MTP: We sort of take turns. I go often to Berlin, Cannes, Sundance, Sheffield, Hot Docs. TIFF is a bit difficult for us because by September we're already working 150 hours a week. We also visit smaller festivals, because we have a fund that often gives money to festivals in developing countries. We go to Doc Montevideo in Uruguay, and Kosovo, and so many festivals. It works both ways. It's good for us to go to a festival, because we get access to a great network, and sometimes we present IDFA and attract filmmakers because we're there. It's giving and taking.

CB: I actually only get to attend three—Sundance, Toronto and IDFA. Sometimes there'll be another one, if it's a jury invitation or there's some other reason to go. But those are the only ones I consistently attend.

DL: Because it's not the only thing I do, given the other programming I do for Film Society of Lincoln Center, I have to go to the major festivals—Cannes, Berlin, Sundance. But for Art of the Real, I would say Locarno's programming is important. They're pretty open to formally adventurous cinema, and lot of the most formally adventurous films of the last few years do engage in some way with the real, with documentary. There are a lot of great documentary festivals out there. FIDMarseille, CPH:DOX and Doc Lisboa are all really adventurous and are by no means restricted to showing strict docs. We get our films from everywhere, from all kinds of festivals: Rotterdam, Cinéma du Réel, Berlin's Forum section. I don't necessarily attend all these festivals, but it's easy enough these days to keep an eye on their programming even if you're not actually there.

It's part of my job to keep up with all the stuff throughout the year. We program on a rolling basis. We don't really have a submissions process. People reach out to us all the time, but it's not like an annual festival where there's a call, then a deadline, and that's when the concentrated work happens. But we're tracking work throughout the entire year because I'm tracking work for all our programs and Rachael Rakes works on all kinds of things.
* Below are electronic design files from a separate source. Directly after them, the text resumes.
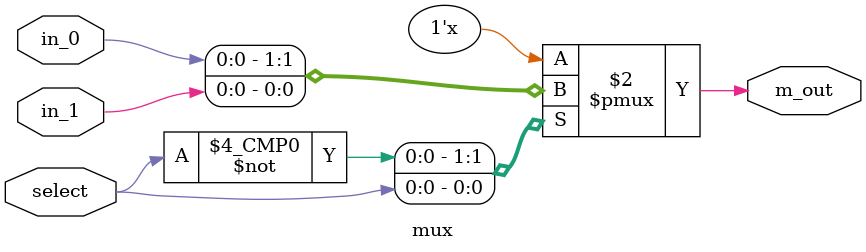
<source format=v>
`timescale 1ns / 1ps
module mux(
 output reg m_out,
 input in_0, in_1,
 input select
);
 always @ (in_0, in_1, select)
	case (select)
		1'b0: m_out = in_0;
		1'b1: m_out = in_1;
	endcase
 endmodule


</source>
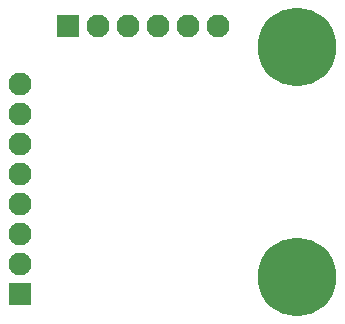
<source format=gbs>
G04*
G04 #@! TF.GenerationSoftware,Altium Limited,Altium Designer,24.10.1 (45)*
G04*
G04 Layer_Color=16711935*
%FSLAX25Y25*%
%MOIN*%
G70*
G04*
G04 #@! TF.SameCoordinates,7D61CDC6-73F6-4491-BD7D-58E7267C6A93*
G04*
G04*
G04 #@! TF.FilePolarity,Negative*
G04*
G01*
G75*
%ADD20C,0.07677*%
%ADD21R,0.07677X0.07677*%
%ADD22R,0.07677X0.07677*%
%ADD23C,0.26181*%
D20*
X19685Y80197D02*
D03*
Y70197D02*
D03*
Y30197D02*
D03*
Y20197D02*
D03*
Y40197D02*
D03*
Y50197D02*
D03*
Y60197D02*
D03*
X85630Y99410D02*
D03*
X75630D02*
D03*
X65630D02*
D03*
X45630D02*
D03*
X55630D02*
D03*
D21*
X19685Y10197D02*
D03*
D22*
X35630Y99410D02*
D03*
D23*
X112205Y15748D02*
D03*
Y92520D02*
D03*
M02*

</source>
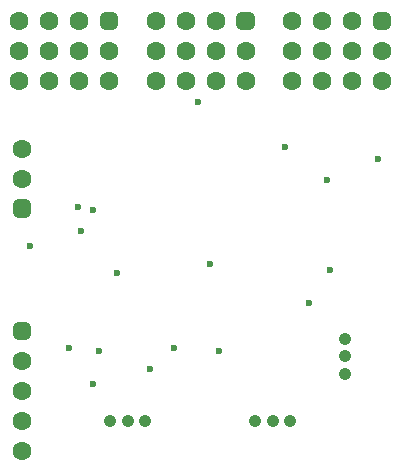
<source format=gbs>
G04 Generated by Ultiboard 14.1 *
%FSLAX24Y24*%
%MOIN*%

%ADD10C,0.0001*%
%ADD11C,0.0236*%
%ADD12C,0.0416*%
%ADD13C,0.0633*%
%ADD14R,0.0208X0.0208*%
%ADD15C,0.0392*%


G04 ColorRGB 9900CC for the following layer *
%LNSolder Mask Bottom*%
%LPD*%
G54D10*
G54D11*
X10200Y5700D03*
X7200Y4100D03*
X4900Y3500D03*
X5700Y4200D03*
X6900Y7000D03*
X3200Y4100D03*
X3000Y8800D03*
X2600Y8100D03*
X3000Y3000D03*
X2500Y8900D03*
X6500Y12400D03*
X3800Y6700D03*
X900Y7600D03*
X2200Y4200D03*
X9400Y10900D03*
X12500Y10500D03*
X10800Y9800D03*
X10900Y6800D03*
G54D12*
X8389Y1769D03*
X9571Y1769D03*
X8980Y1769D03*
X3559Y1769D03*
X4741Y1769D03*
X4150Y1769D03*
X11411Y3329D03*
X11411Y4511D03*
X11411Y3920D03*
G54D13*
X620Y3760D03*
X620Y2760D03*
X620Y760D03*
X620Y1760D03*
X620Y9850D03*
X620Y10850D03*
X10630Y14113D03*
X12630Y14113D03*
X11630Y14113D03*
X9630Y14113D03*
X10630Y15113D03*
X11630Y15113D03*
X9630Y15113D03*
X12630Y13113D03*
X11630Y13113D03*
X10630Y13113D03*
X9630Y13113D03*
X6080Y14113D03*
X8080Y14113D03*
X7080Y14113D03*
X5080Y14113D03*
X6080Y15113D03*
X7080Y15113D03*
X5080Y15113D03*
X8080Y13113D03*
X7080Y13113D03*
X6080Y13113D03*
X5080Y13113D03*
X1530Y14113D03*
X3530Y14113D03*
X2530Y14113D03*
X530Y14113D03*
X1530Y15113D03*
X2530Y15113D03*
X530Y15113D03*
X3530Y13113D03*
X2530Y13113D03*
X1530Y13113D03*
X530Y13113D03*
G54D14*
X620Y4760D03*
X620Y8850D03*
X12630Y15113D03*
X8080Y15113D03*
X3530Y15113D03*
G54D15*
X516Y4656D02*
X724Y4656D01*
X724Y4864D01*
X516Y4864D01*
X516Y4656D01*D02*
X516Y8746D02*
X724Y8746D01*
X724Y8954D01*
X516Y8954D01*
X516Y8746D01*D02*
X12526Y15009D02*
X12734Y15009D01*
X12734Y15217D01*
X12526Y15217D01*
X12526Y15009D01*D02*
X7976Y15009D02*
X8184Y15009D01*
X8184Y15217D01*
X7976Y15217D01*
X7976Y15009D01*D02*
X3426Y15009D02*
X3634Y15009D01*
X3634Y15217D01*
X3426Y15217D01*
X3426Y15009D01*D02*

M02*

</source>
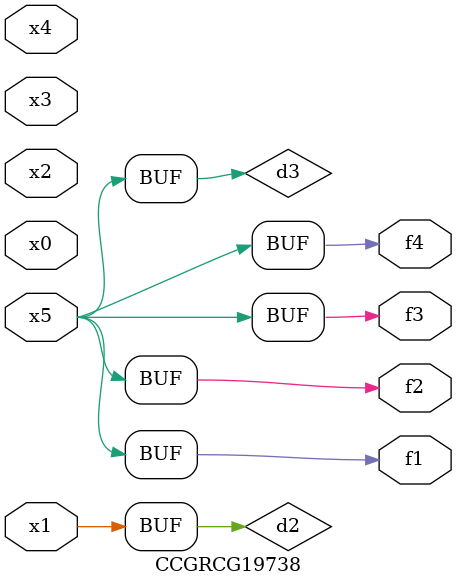
<source format=v>
module CCGRCG19738(
	input x0, x1, x2, x3, x4, x5,
	output f1, f2, f3, f4
);

	wire d1, d2, d3;

	not (d1, x5);
	or (d2, x1);
	xnor (d3, d1);
	assign f1 = d3;
	assign f2 = d3;
	assign f3 = d3;
	assign f4 = d3;
endmodule

</source>
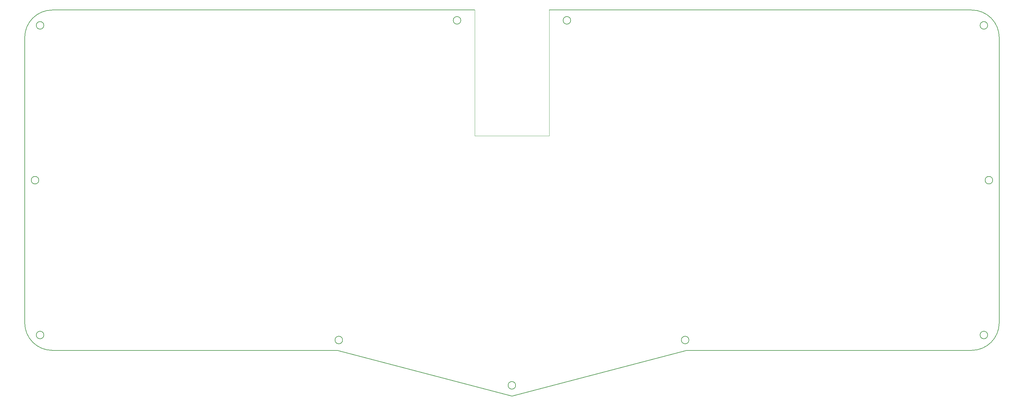
<source format=gbr>
G04 #@! TF.GenerationSoftware,KiCad,Pcbnew,(5.1.0)-1*
G04 #@! TF.CreationDate,2019-06-28T01:05:22+08:00*
G04 #@! TF.ProjectId,Kamaitachi_BottomPlate,4b616d61-6974-4616-9368-695f426f7474,rev?*
G04 #@! TF.SameCoordinates,Original*
G04 #@! TF.FileFunction,Profile,NP*
%FSLAX46Y46*%
G04 Gerber Fmt 4.6, Leading zero omitted, Abs format (unit mm)*
G04 Created by KiCad (PCBNEW (5.1.0)-1) date 2019-06-28 01:05:22*
%MOMM*%
%LPD*%
G04 APERTURE LIST*
%ADD10C,0.050000*%
%ADD11C,0.200000*%
G04 APERTURE END LIST*
D10*
X144001095Y-66675280D02*
X165614295Y-66675280D01*
X144001095Y-30044339D02*
X144001095Y-66675280D01*
X165614295Y-30044339D02*
X165614295Y-66675280D01*
D11*
X104019646Y-129110639D02*
X21001095Y-129110639D01*
X13001095Y-38044337D02*
G75*
G02X21001095Y-30044339I7999999J-1D01*
G01*
X293249828Y-34508805D02*
G75*
G03X293249828Y-34508805I-1100000J0D01*
G01*
X171895795Y-33044339D02*
G75*
G03X171895795Y-33044339I-1100000J0D01*
G01*
X296614295Y-38044339D02*
X296614295Y-121110639D01*
X288614295Y-129110639D02*
X205596166Y-129110639D01*
X154781505Y-142404782D02*
X104019646Y-129110639D01*
X13001094Y-121110639D02*
X13001094Y-38044339D01*
X139919696Y-33044339D02*
G75*
G03X139919696Y-33044339I-1100000J0D01*
G01*
X21001095Y-30044339D02*
X144001095Y-30044339D01*
X18565561Y-34508805D02*
G75*
G03X18565561Y-34508805I-1100000J0D01*
G01*
X296614296Y-121110638D02*
G75*
G02X288614295Y-129110639I-8000001J0D01*
G01*
X165614295Y-30044339D02*
X288614295Y-30044339D01*
X21001095Y-129110639D02*
G75*
G02X13001095Y-121110639I0J8000000D01*
G01*
X288614295Y-30044339D02*
G75*
G02X296614295Y-38044339I0J-8000000D01*
G01*
X205596166Y-129110639D02*
X154781505Y-142404782D01*
X17101094Y-79577489D02*
G75*
G03X17101094Y-79577489I-1099999J0D01*
G01*
X105505970Y-126110639D02*
G75*
G03X105505970Y-126110639I-1100000J0D01*
G01*
X18565561Y-124646172D02*
G75*
G03X18565561Y-124646172I-1100000J0D01*
G01*
X293249828Y-124646172D02*
G75*
G03X293249828Y-124646172I-1100000J0D01*
G01*
X206310230Y-126110639D02*
G75*
G03X206310230Y-126110639I-1100000J0D01*
G01*
X294714295Y-79577489D02*
G75*
G03X294714295Y-79577489I-1100000J0D01*
G01*
X155881900Y-139303710D02*
G75*
G03X155881900Y-139303710I-1100000J0D01*
G01*
M02*

</source>
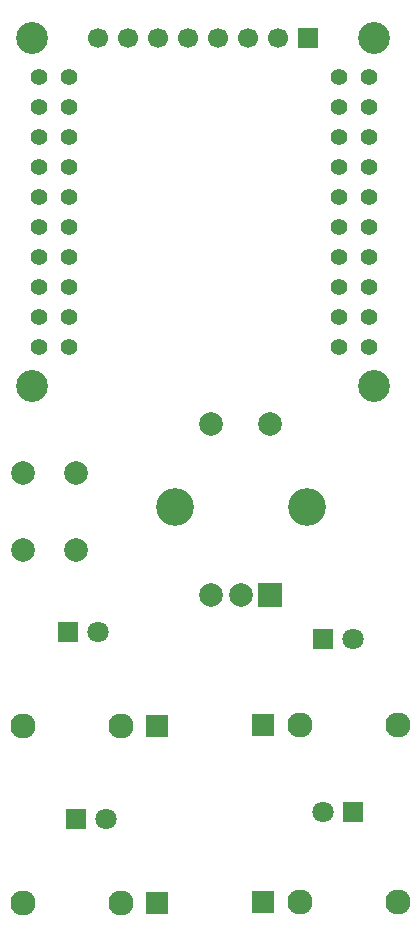
<source format=gbs>
G04 #@! TF.GenerationSoftware,KiCad,Pcbnew,7.0.5-0*
G04 #@! TF.CreationDate,2024-02-27T22:34:33-05:00*
G04 #@! TF.ProjectId,Grand_central_pcb_simple,4772616e-645f-4636-956e-7472616c5f70,rev?*
G04 #@! TF.SameCoordinates,Original*
G04 #@! TF.FileFunction,Soldermask,Bot*
G04 #@! TF.FilePolarity,Negative*
%FSLAX46Y46*%
G04 Gerber Fmt 4.6, Leading zero omitted, Abs format (unit mm)*
G04 Created by KiCad (PCBNEW 7.0.5-0) date 2024-02-27 22:34:33*
%MOMM*%
%LPD*%
G01*
G04 APERTURE LIST*
%ADD10C,1.800000*%
%ADD11R,1.800000X1.800000*%
%ADD12C,1.400000*%
%ADD13C,2.130000*%
%ADD14R,1.830000X1.930000*%
%ADD15C,2.000000*%
%ADD16R,2.000000X2.000000*%
%ADD17C,3.200000*%
%ADD18C,2.700000*%
%ADD19R,1.700000X1.700000*%
%ADD20C,1.700000*%
G04 APERTURE END LIST*
D10*
X247655000Y-95250000D03*
D11*
X250195000Y-95250000D03*
X226690000Y-95885000D03*
D10*
X229230000Y-95885000D03*
D11*
X226060000Y-80010000D03*
D10*
X228600000Y-80010000D03*
D11*
X247645000Y-80645000D03*
D10*
X250185000Y-80645000D03*
D12*
X251470000Y-55880000D03*
X248930000Y-55880000D03*
X251470000Y-53340000D03*
X248930000Y-53340000D03*
X251470000Y-50800000D03*
X248930000Y-50800000D03*
X251470000Y-48260000D03*
X248930000Y-48260000D03*
X251470000Y-45720000D03*
X248930000Y-45720000D03*
X251470000Y-43180000D03*
X248930000Y-43180000D03*
X251470000Y-40640000D03*
X248930000Y-40640000D03*
X251470000Y-38100000D03*
X248930000Y-38100000D03*
X251470000Y-35560000D03*
X248930000Y-35560000D03*
X251470000Y-33020000D03*
X248930000Y-33020000D03*
X226070000Y-55880000D03*
X223530000Y-55880000D03*
X226070000Y-53340000D03*
X223530000Y-53340000D03*
X226070000Y-50800000D03*
X223530000Y-50800000D03*
X226070000Y-48260000D03*
X223530000Y-48260000D03*
X226070000Y-45720000D03*
X223530000Y-45720000D03*
X226070000Y-43180000D03*
X223530000Y-43180000D03*
X226070000Y-40640000D03*
X223530000Y-40640000D03*
X226070000Y-38100000D03*
X223530000Y-38100000D03*
X226070000Y-35560000D03*
X223530000Y-35560000D03*
X226070000Y-33020000D03*
X223530000Y-33020000D03*
D13*
X230479861Y-87980616D03*
X222179861Y-87980616D03*
D14*
X233579861Y-87980616D03*
D15*
X226675000Y-73100000D03*
X226675000Y-66600000D03*
X222175000Y-73100000D03*
X222175000Y-66600000D03*
D16*
X243165000Y-76910000D03*
D15*
X238165000Y-76910000D03*
X240665000Y-76910000D03*
D17*
X235065000Y-69410000D03*
X246265000Y-69410000D03*
D15*
X238165000Y-62410000D03*
X243165000Y-62410000D03*
D13*
X245670000Y-87921570D03*
X253970000Y-87921570D03*
D14*
X242570000Y-87921570D03*
D13*
X245670000Y-102921570D03*
D14*
X242570000Y-102921570D03*
D13*
X253970000Y-102921570D03*
D18*
X251968000Y-59179000D03*
X251968000Y-29715000D03*
X223012000Y-59179000D03*
X223012000Y-29715000D03*
D19*
X246380000Y-29715000D03*
D20*
X243840000Y-29715000D03*
X241300000Y-29715000D03*
X238760000Y-29715000D03*
X236220000Y-29715000D03*
X233680000Y-29715000D03*
X231140000Y-29715000D03*
X228600000Y-29715000D03*
D13*
X230479861Y-102980616D03*
X222179861Y-102980616D03*
D14*
X233579861Y-102980616D03*
M02*

</source>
I've already invited films for next April, based on what I was looking at for New York Film Festival.

 

AG: How does your location affect your programming?

CB: Columbia, Missouri has the world's oldest journalism school, so it seems like a smart place to have conversations about media. Columbia is one of those places where everyone's been interviewed by someone from the journalism school at some point in their life. There's a part of our community that wants to have conversations about issues of representation.

TF: We have a competition for films from the Nordic countries, among other things, and we are fortunate that film support for auteur documentaries and more artistically daring films is relatively strong in the north. We of course screen many Danish films. But overall, we try to have a global outlook and present films from all over.

MTP: Amsterdam used to be and still is a very tolerant place. In the 17th century, a lot of people from Europe fled to Amsterdam. Compared to major US cities, it's a village, but there is a great variety and diversity of people. And we have collaborations going on with many local institutions—several museums and the Milky Way, which is a famous place for music. We have a really loyal audience; they come to screenings every year in really great numbers. Every year, we've increased the number of visitors. Our audiences are just fantastic.

 

Akiva Gottlieb is IDA's Communications Manager, and has written for The New York Times, Los Angeles Times and The Nation.